Topeka A Kansas abortion clinic that has been denied a state license asked to join a federal lawsuit Wednesday, hoping to overturn new state rules that could make Kansas the nation’s first state without an office or clinic terminating pregnancies.
A new state law requires the three abortion providers in Kansas to have a special license to perform abortions as of Friday. The Department of Health and Environment’s accompanying regulations tell providers what equipment and drugs they must stock and set space and temperature requirements for procedure and recovery rooms. Supporters say they protect patients, while critics see the rules as an attempt to end abortion services.
The regulations also are set to take effect Friday, but a state rules board must sign off first, an action that’s expected during a meeting today at the Statehouse. The pending lawsuit was filed Tuesday by two doctors, partly because their office received the current version of the rules only last week — less than two weeks before having to comply.
On Wednesday, the corporation that does business as Aid for Women filed a request to intervene in the lawsuit in U.S. District Court in Kansas City, where the clinic is located. The health department told Aid for Women last week it wouldn’t receive a license after the clinic acknowledged in its application that it would need extensive renovations to comply with the new rules.
“We’re in it, and we’re going to do what we everything we can to address the unfairness and constitutionality of this process,” said Aid for Women attorney Cheryl Pilate.
Pilate also filed the request to intervene on behalf of Dr. Ronald Yeomans, the clinic’s physician. Yeomans and the clinic asked for expedited handling of the case, arguing delays will hurt women seeking abortions.
A spokeswoman for the health department did not immediately reply to telephone messages seeking comment.
Initiating the lawsuit were Drs. Herbert Hodes and Traci Nauser, his daughter, who perform abortions and other services at the Center for Women’s Health in the Kansas City suburb, of Overland Park. The state’s third abortion provider is Planned Parenthood of Kansas and Mid-Missouri, which also has a clinic in Overland Park.
Planned Parenthood has undergone a state inspection and is awaiting word on whether it will get a license, though its officials are considering legal action if they don’t. Hodes’ and Nauser’s center cancelled its state inspection after they filed the lawsuit. Aid for Women was denied a license without an inspection, based on its application.
Abortion-rights supporters don’t trust the licensing process because Gov. Sam Brownback is an anti-abortion Republican, and abortion opponents pushed the law through the GOP-controlled Legislature.
But Mary Spaulding Balch, director of state legislation for the National Right to Life Committee, said Kansas is becoming a leader among states on abortion, with the clinic licensing law among a raft of successful proposals enacted this year.
“What they did this year was phenomenal, in terms of protecting the mother and the unborn child,” she said.
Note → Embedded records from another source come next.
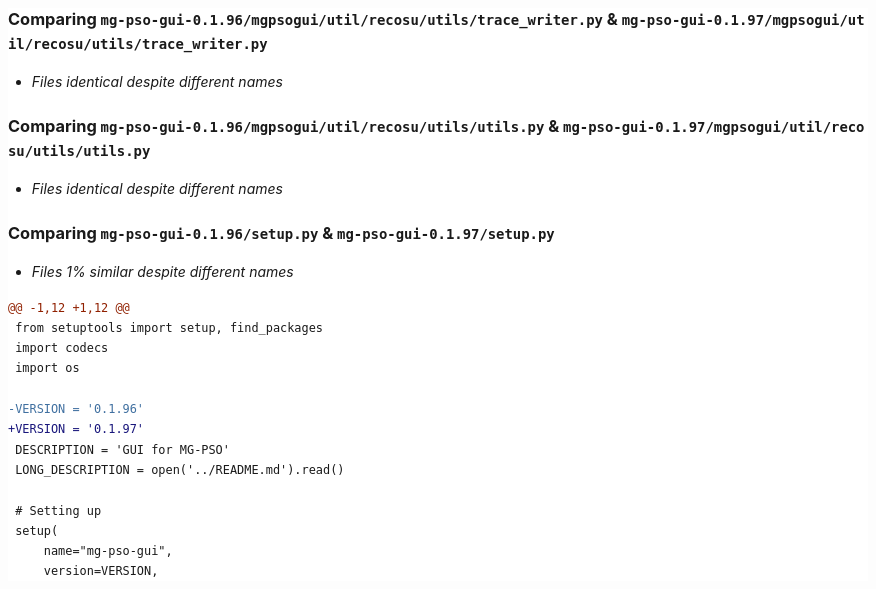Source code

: ### Comparing `mg-pso-gui-0.1.96/mgpsogui/util/recosu/utils/trace_writer.py` & `mg-pso-gui-0.1.97/mgpsogui/util/recosu/utils/trace_writer.py`

 * *Files identical despite different names*

### Comparing `mg-pso-gui-0.1.96/mgpsogui/util/recosu/utils/utils.py` & `mg-pso-gui-0.1.97/mgpsogui/util/recosu/utils/utils.py`

 * *Files identical despite different names*

### Comparing `mg-pso-gui-0.1.96/setup.py` & `mg-pso-gui-0.1.97/setup.py`

 * *Files 1% similar despite different names*

```diff
@@ -1,12 +1,12 @@
 from setuptools import setup, find_packages
 import codecs
 import os
 
-VERSION = '0.1.96'
+VERSION = '0.1.97'
 DESCRIPTION = 'GUI for MG-PSO'
 LONG_DESCRIPTION = open('../README.md').read()
 
 # Setting up
 setup(
     name="mg-pso-gui",
     version=VERSION,
```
Abortion-rights advocates contend the department is unfairly rushing its regulations, depriving the providers of due legal process. Virginia lawmakers enacted a licensing law late last year, and Utah legislators this spring, but neither state expects to have more detailed regulations in place until next year.
“I think Kansas is at the far end of the extreme,” said Sharon Levin, vice president and general counsel for the National Abortion Federation, the association representing providers. “What Governor Brownback and his appointees are doing in Kansas is a warning sign to all of us.”
Kansas legislators didn’t produce statistics on whether women having abortions were more likely to have serious complications or die than patients having other surgical procedures in clinics or offices. Instead, they argued women seeking abortions are more vulnerable and less likely to report problems to avoid disclosing their procedures.
For years, abortion opponents have occasionally reported ambulance visits to clinics. They’ve cited the 2005 death a patient who’d received an abortion at the Wichita clinic of the late Dr. George Tiller, though the state ultimately said neither he nor his staff was responsible. Also, the state shut down another Kansas City clinic in 2005 after finding unsafe conditions there.
Kansas doesn’t report statistics for abortion-related complications and deaths for women. The new law requires providers to disclose complications to the state within 10 days and deaths, within 24 hours.
“I don’t think you have to prove that some of these facilities are substandard or not,” Balch said. “I think you just have to show the state has in an interest in making sure they are not.”
Federal Centers for Disease Control figures, numbers from the Guttmacher Institute, a New York research institute that supports abortion rights, and 2009 data from Minnesota and Pennsylvania all suggest serious complications or deaths are rare for women who’ve had abortions. Abortion opponents don’t trust such numbers.
A checklist used by state health department inspectors, provided to The Associated Press following an open records request, runs 18 pages and contains more than 200 items.
The health department’s regulations require rooms where abortions are performed to have at least 150 square feet of space, excluding fixed cabinets, and to keep their temperatures between 68 and 73 degrees. Each procedure room also must have its own janitor’s closet with at least 50 sq. feet.
Levin said Kansas has set up an unnecessary regulatory process “designed for people to fail.”
“You can’t really say it’s about patient safety,” she said.